*** DATASET ENTRIES

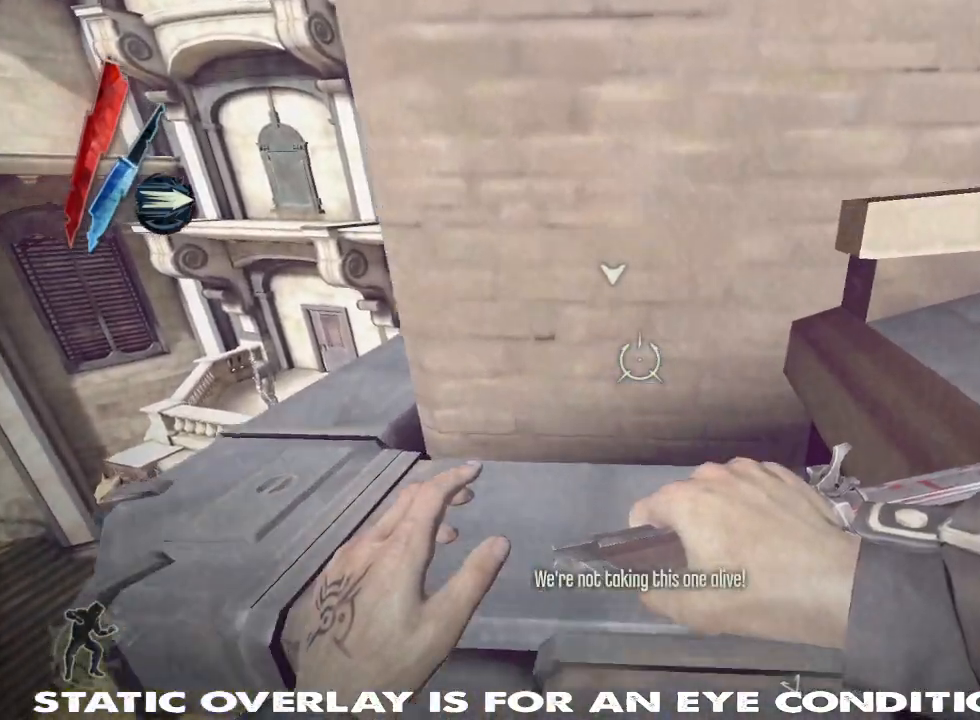
{"keys": ["a", "w"], "mouse": [], "events": [[233, "a", "down"]]}
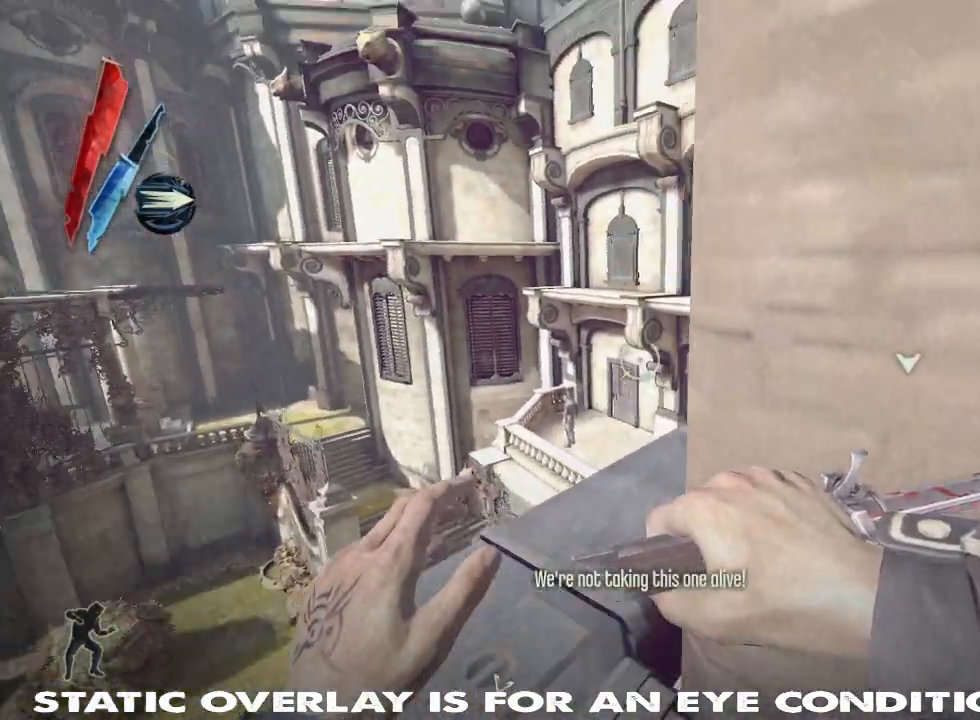
{"keys": ["w"], "mouse": ["right"], "events": [[233, "mouse_right", "down"], [317, "a", "up"]]}
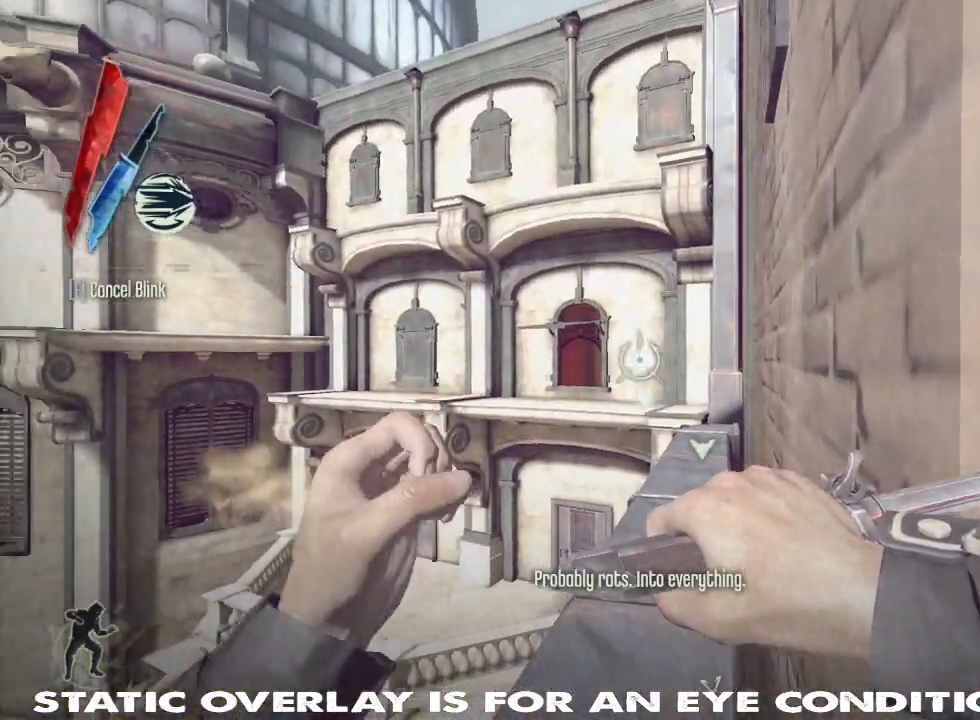
{"keys": ["w"], "mouse": ["right"], "events": []}
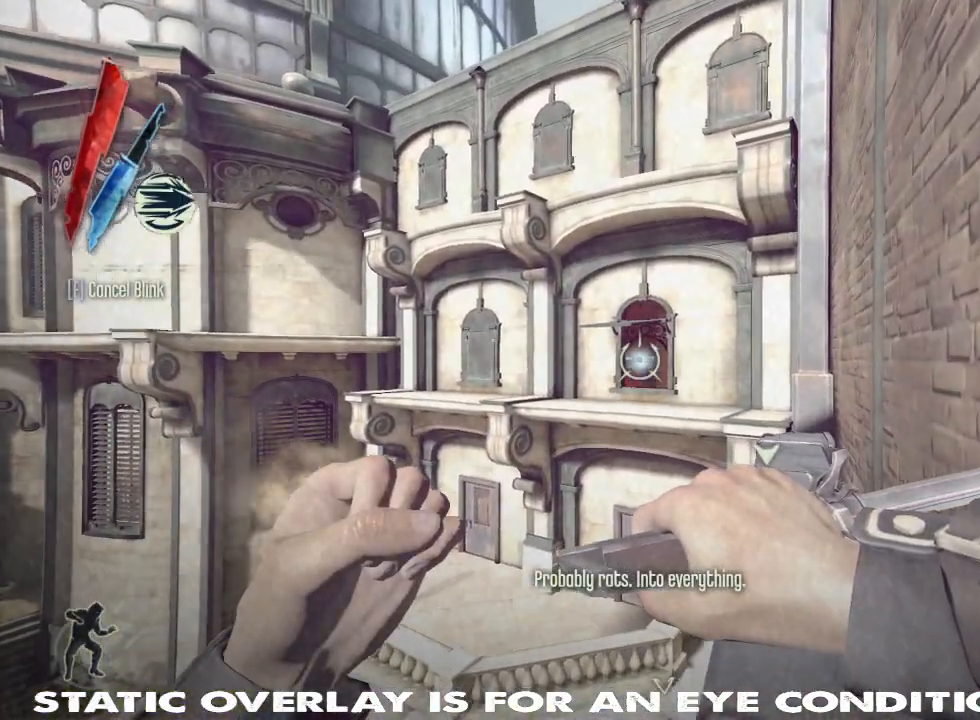
{"keys": ["w"], "mouse": [], "events": [[183, "mouse_right", "up"]]}
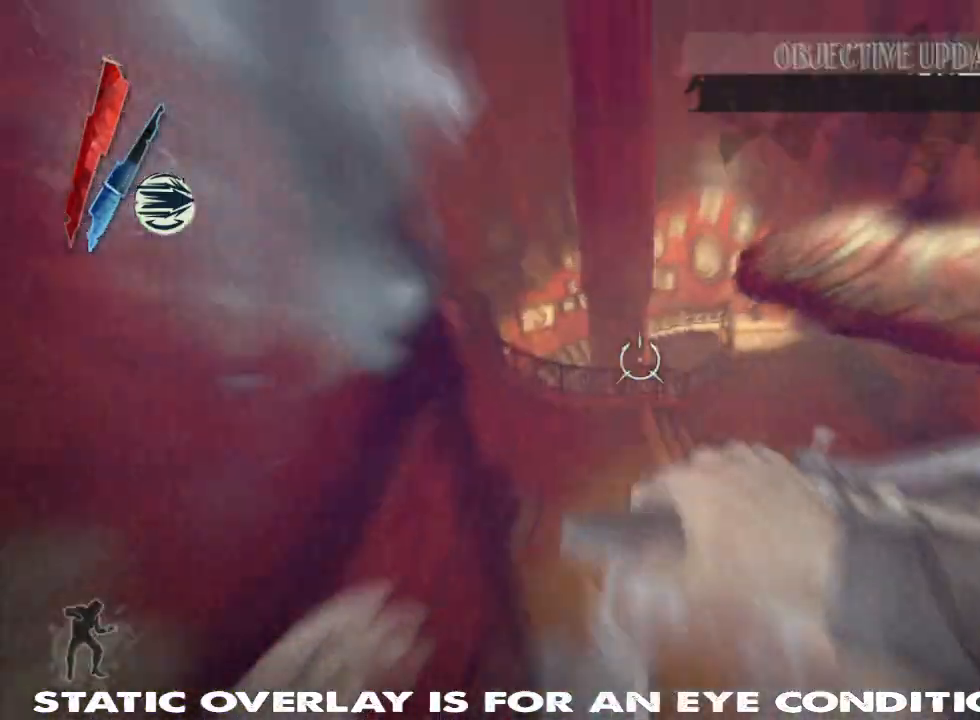
{"keys": ["shift", "w"], "mouse": [], "events": [[17, "shift", "down"]]}
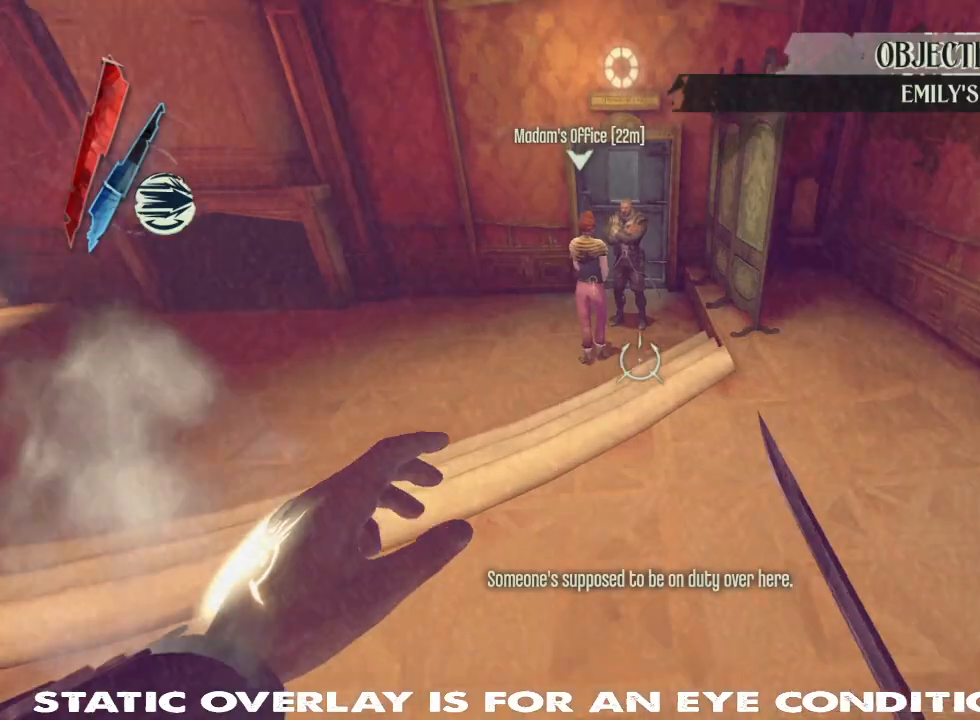
{"keys": ["shift", "w"], "mouse": [], "events": []}
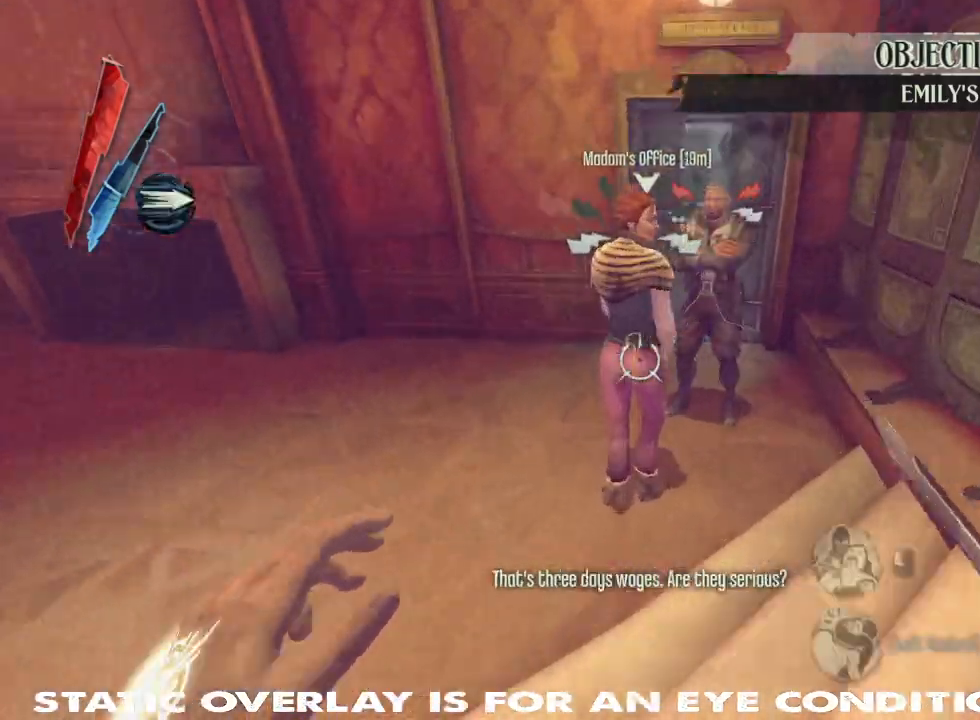
{"keys": ["s"], "mouse": [], "events": [[33, "mouse_left", "down"], [233, "mouse_left", "up"], [250, "w", "up"], [283, "shift", "up"], [450, "s", "down"]]}
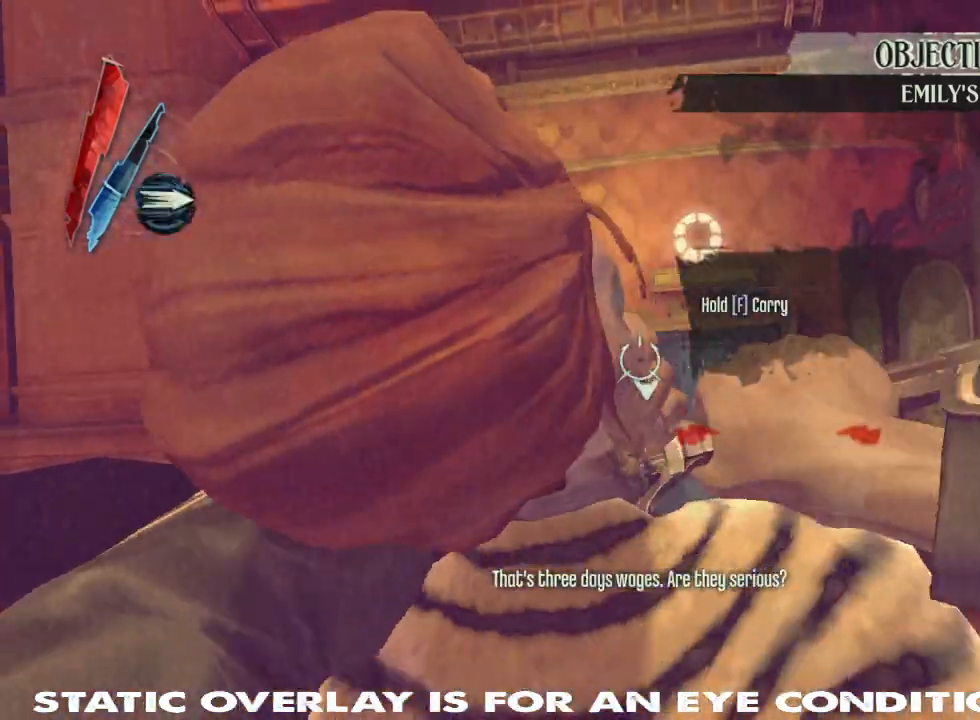
{"keys": ["a"], "mouse": [], "events": [[383, "a", "down"], [467, "s", "up"]]}
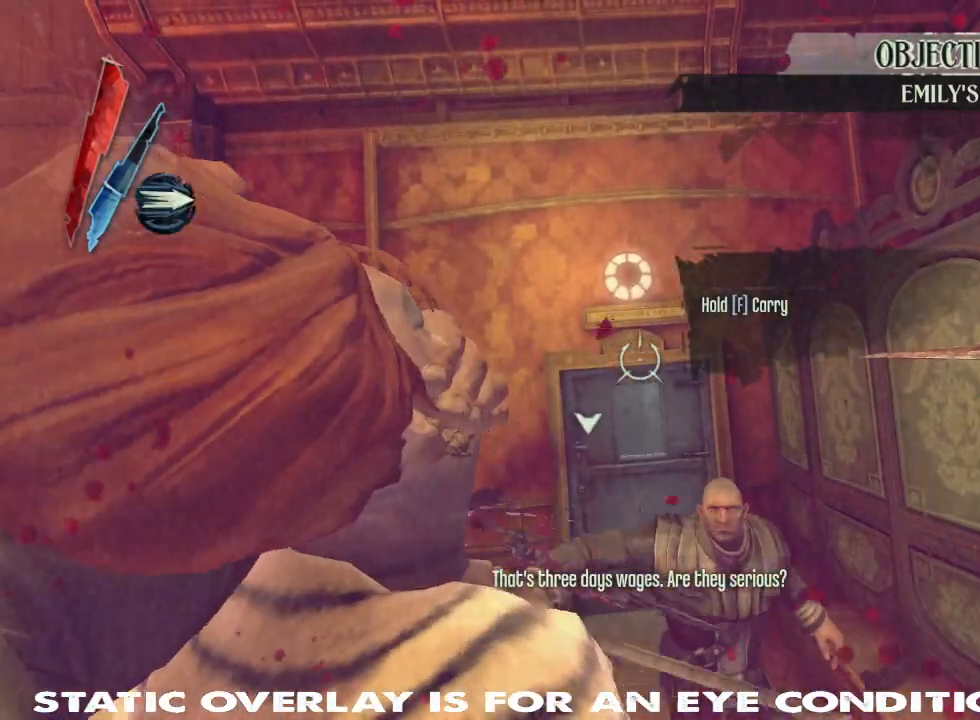
{"keys": ["a", "s"], "mouse": [], "events": [[183, "a", "up"], [200, "s", "down"], [433, "a", "down"]]}
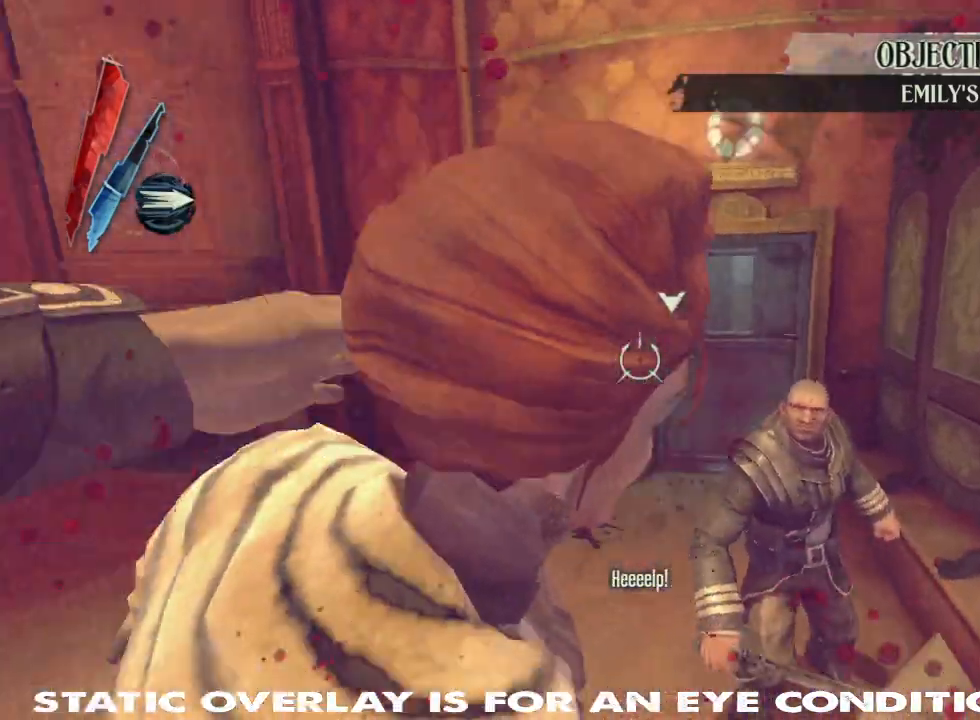
{"keys": ["f"], "mouse": [], "events": [[283, "s", "up"], [350, "a", "up"], [433, "a", "down"], [433, "f", "down"], [500, "a", "up"]]}
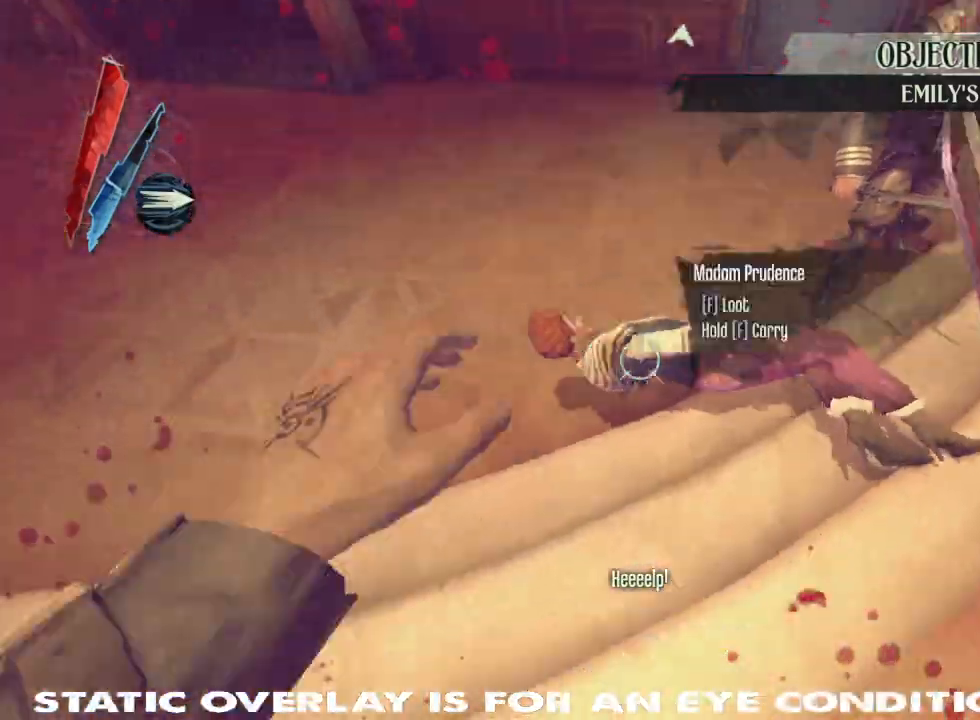
{"keys": ["a", "shift", "w"], "mouse": [], "events": [[17, "f", "up"], [100, "f", "down"], [117, "a", "down"], [167, "f", "up"], [350, "shift", "down"], [367, "w", "down"]]}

******

**TASK DIRECTIONS**
If pictures appear among the entries above, omit them; repeat everything else verbatim.

**COMPLETED TASK**
{"keys": ["a", "w"], "mouse": [], "events": [[233, "a", "down"]]}
{"keys": ["w"], "mouse": ["right"], "events": [[233, "mouse_right", "down"], [317, "a", "up"]]}
{"keys": ["w"], "mouse": ["right"], "events": []}
{"keys": ["w"], "mouse": [], "events": [[183, "mouse_right", "up"]]}
{"keys": ["shift", "w"], "mouse": [], "events": [[17, "shift", "down"]]}
{"keys": ["shift", "w"], "mouse": [], "events": []}
{"keys": ["s"], "mouse": [], "events": [[33, "mouse_left", "down"], [233, "mouse_left", "up"], [250, "w", "up"], [283, "shift", "up"], [450, "s", "down"]]}
{"keys": ["a"], "mouse": [], "events": [[383, "a", "down"], [467, "s", "up"]]}
{"keys": ["a", "s"], "mouse": [], "events": [[183, "a", "up"], [200, "s", "down"], [433, "a", "down"]]}
{"keys": ["f"], "mouse": [], "events": [[283, "s", "up"], [350, "a", "up"], [433, "a", "down"], [433, "f", "down"], [500, "a", "up"]]}
{"keys": ["a", "shift", "w"], "mouse": [], "events": [[17, "f", "up"], [100, "f", "down"], [117, "a", "down"], [167, "f", "up"], [350, "shift", "down"], [367, "w", "down"]]}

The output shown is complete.